The Minneapolis City Council agreed to pay Anne Marie Rasmusson $392,000, on top of a $280,000 settlement she reached with several other cities whose officers violated the law by accessing her records for personal reasons.
The case marks one of the largest data breaches committed by law enforcement officials in history. An investigation into Minnesota's Dakota County Sheriff's office, as well as state troopers and Bloomington police, show that more than 100 officers—from chiefs on down—were using the database as their personal Facebook. Rasmusson, who was known by colleagues as Bubbles because of her cheerful personality, first became aware that other officers were looking up her photo when a former police academy colleague mentioned that she looked great and that he and his partner had used their squad car computer to view her image.

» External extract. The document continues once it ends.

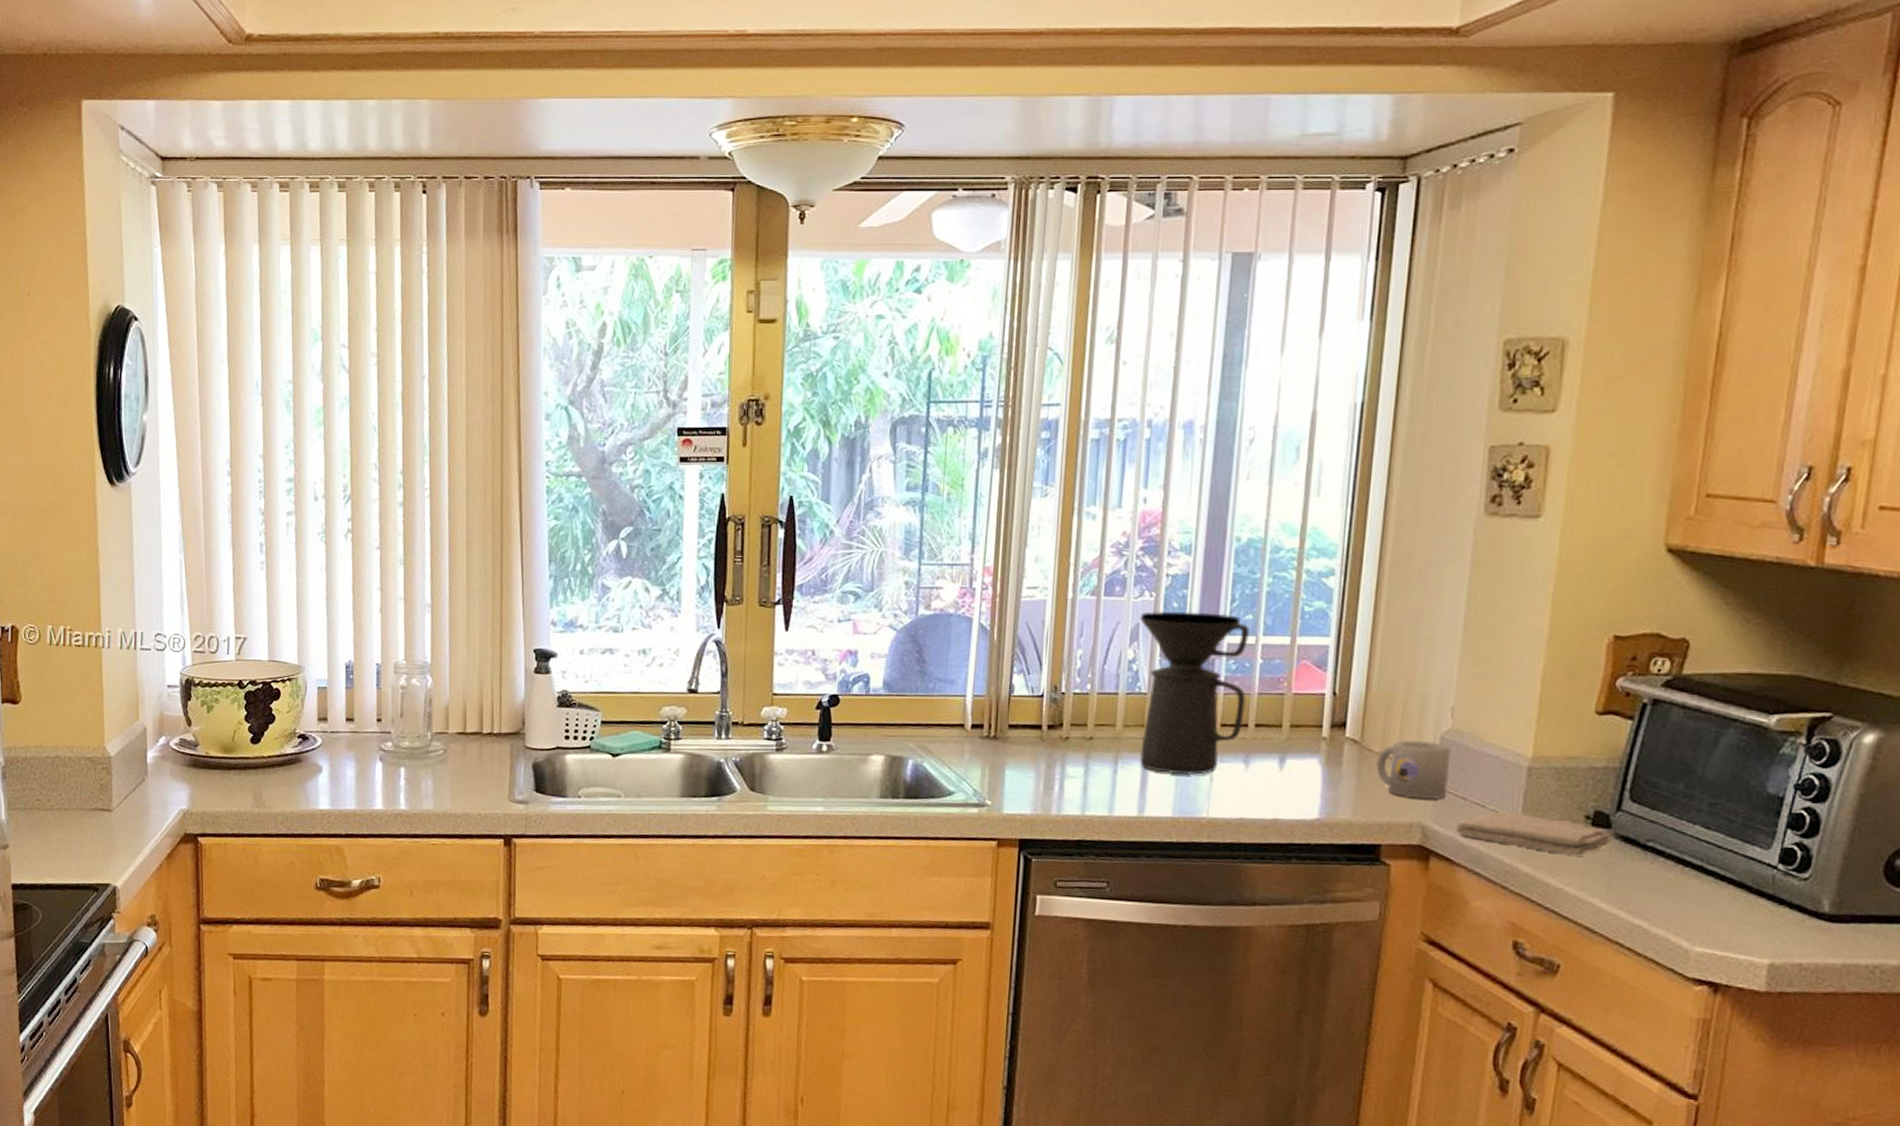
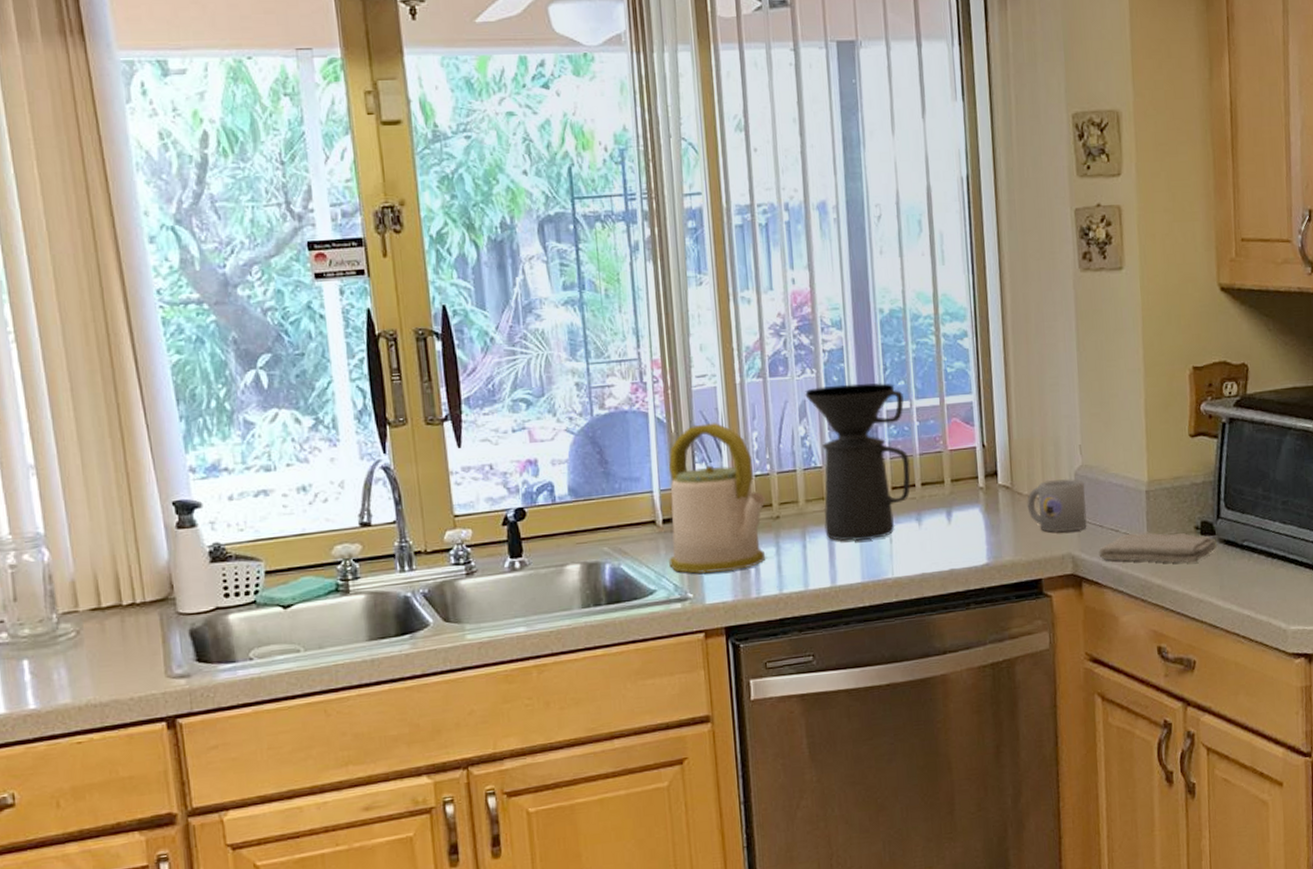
kettle: none [972,634,1082,785] -> present [668,422,767,574]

In August 2011, she contacted the state's Department of Public Safety asking if it was possible to restrict access to her driver's license file. Following an investigation, a DPS worker revealed that her record had been accessed by officers numerous times.
Officers are only supposed to look someone up for official reasons. That said, the incredible misuse of the database is astounding —City Pages found that 104 officers in 18 different state agencies accessed her driver's license 425 times.